▸ Dataset extract:
'''

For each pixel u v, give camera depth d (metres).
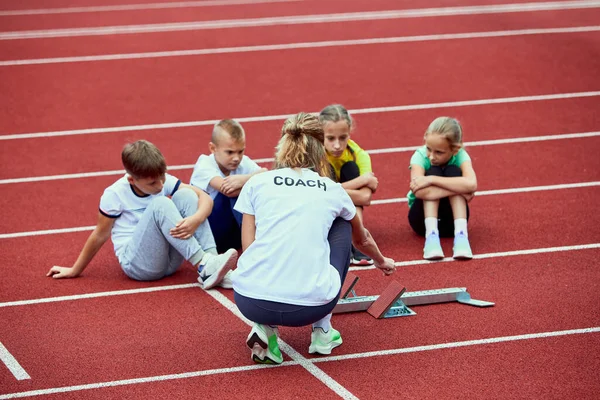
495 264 9.55
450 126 9.87
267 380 7.20
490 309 8.47
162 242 8.92
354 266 9.62
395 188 12.01
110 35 21.12
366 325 8.20
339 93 16.50
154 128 14.77
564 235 10.29
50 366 7.48
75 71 18.08
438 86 16.75
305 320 7.02
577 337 7.86
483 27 21.09
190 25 22.16
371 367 7.38
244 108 15.76
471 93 16.28
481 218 10.89
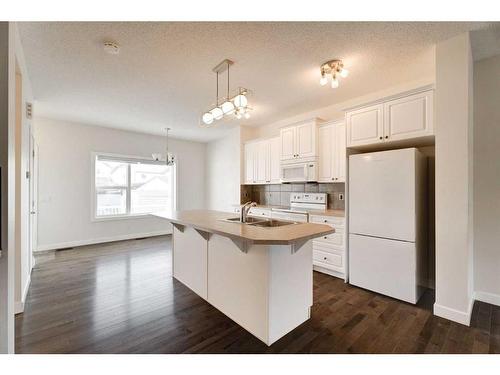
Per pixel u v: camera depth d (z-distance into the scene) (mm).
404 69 2611
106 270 3418
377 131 2742
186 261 2783
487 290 2459
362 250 2822
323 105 3771
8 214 1391
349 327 2033
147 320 2152
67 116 4297
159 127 5070
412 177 2443
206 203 6605
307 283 2080
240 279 2006
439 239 2182
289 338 1885
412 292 2432
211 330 2006
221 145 5992
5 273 1383
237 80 2865
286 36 2035
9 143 1413
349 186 2975
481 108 2482
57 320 2137
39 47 2176
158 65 2508
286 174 4090
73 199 4715
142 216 5617
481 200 2484
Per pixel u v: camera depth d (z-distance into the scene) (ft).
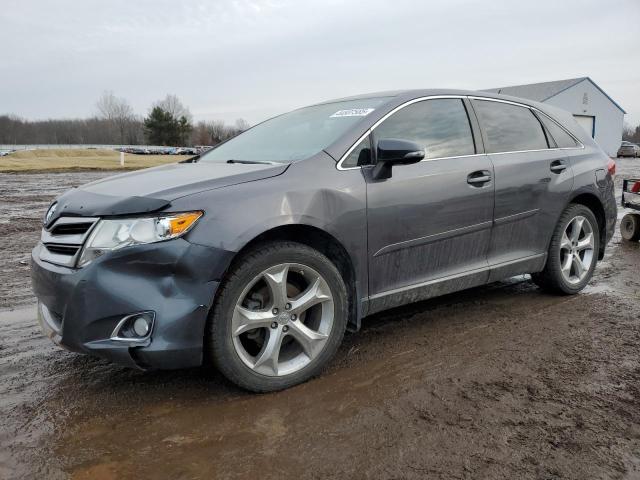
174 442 8.03
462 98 13.09
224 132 341.41
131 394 9.55
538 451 7.69
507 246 13.29
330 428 8.35
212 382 9.96
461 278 12.33
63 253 9.05
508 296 15.19
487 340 11.88
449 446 7.83
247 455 7.68
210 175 9.86
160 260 8.35
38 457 7.68
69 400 9.36
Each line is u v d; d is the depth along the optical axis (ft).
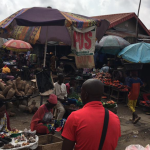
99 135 5.44
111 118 5.78
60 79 17.49
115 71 32.76
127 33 48.01
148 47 27.76
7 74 38.55
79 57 20.16
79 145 5.48
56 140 12.96
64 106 18.13
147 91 30.48
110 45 29.53
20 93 21.42
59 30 21.24
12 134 11.75
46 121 14.03
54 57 40.93
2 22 14.89
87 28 16.30
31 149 11.52
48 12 15.02
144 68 31.60
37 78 16.58
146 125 20.81
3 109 13.26
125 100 29.09
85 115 5.59
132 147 6.54
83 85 6.11
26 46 38.93
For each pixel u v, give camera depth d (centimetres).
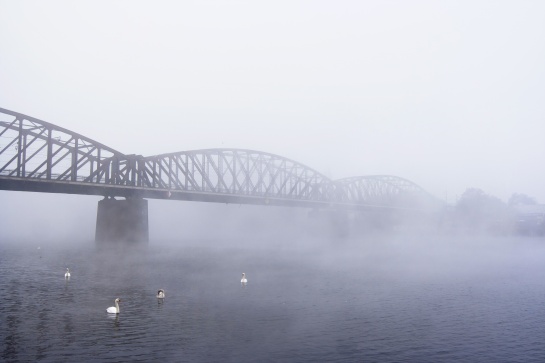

'''

▸ Exercise goal:
Each of the entries above must be copied exactly, but the pictures stay out.

▸ Response area:
For each pixel u v, give camera depth d (metres).
495 264 9.55
450 126 9.87
267 380 7.20
490 309 8.47
162 242 8.92
354 266 9.62
395 188 12.01
110 35 21.12
366 325 8.20
339 93 16.50
154 128 14.77
564 235 10.29
50 366 7.48
75 71 18.08
438 86 16.75
305 320 7.02
577 337 7.86
483 27 21.09
190 25 22.16
371 367 7.38
244 108 15.76
471 93 16.28
481 218 10.89
Per pixel u v: camera depth d (z-distance into the scene) (mm).
404 69 2611
106 270 3418
377 131 2742
186 261 2783
487 290 2459
362 250 2822
323 105 3771
8 214 1391
349 327 2033
147 320 2152
67 116 4297
159 127 5070
412 177 2443
206 203 6605
307 283 2080
240 279 2006
439 239 2182
289 338 1885
412 292 2432
211 330 2006
221 145 5992
5 273 1383
237 80 2865
286 36 2035
9 143 1413
349 186 2975
481 108 2482
57 320 2137
39 47 2176
158 65 2508
286 174 4090
73 199 4715
142 216 5617
481 200 2484
Per pixel u v: camera depth d (z-distance into the scene) (ft).
174 442 8.03
462 98 13.09
224 132 341.41
131 394 9.55
538 451 7.69
507 246 13.29
330 428 8.35
212 382 9.96
461 278 12.33
63 253 9.05
508 296 15.19
487 340 11.88
449 446 7.83
247 455 7.68
210 175 9.86
160 260 8.35
38 457 7.68
69 400 9.36
Each line is u v d; d is the depth along the optical axis (ft).
99 135 5.44
111 118 5.78
60 79 17.49
115 71 32.76
127 33 48.01
148 47 27.76
7 74 38.55
79 57 20.16
79 145 5.48
56 140 12.96
64 106 18.13
147 91 30.48
110 45 29.53
20 93 21.42
59 30 21.24
12 134 11.75
46 121 14.03
54 57 40.93
2 22 14.89
87 28 16.30
31 149 11.52
48 12 15.02
144 68 31.60
37 78 16.58
146 125 20.81
3 109 13.26
125 100 29.09
85 115 5.59
132 147 6.54
83 85 6.11
26 46 38.93
For each pixel u v, give camera depth d (centimetres).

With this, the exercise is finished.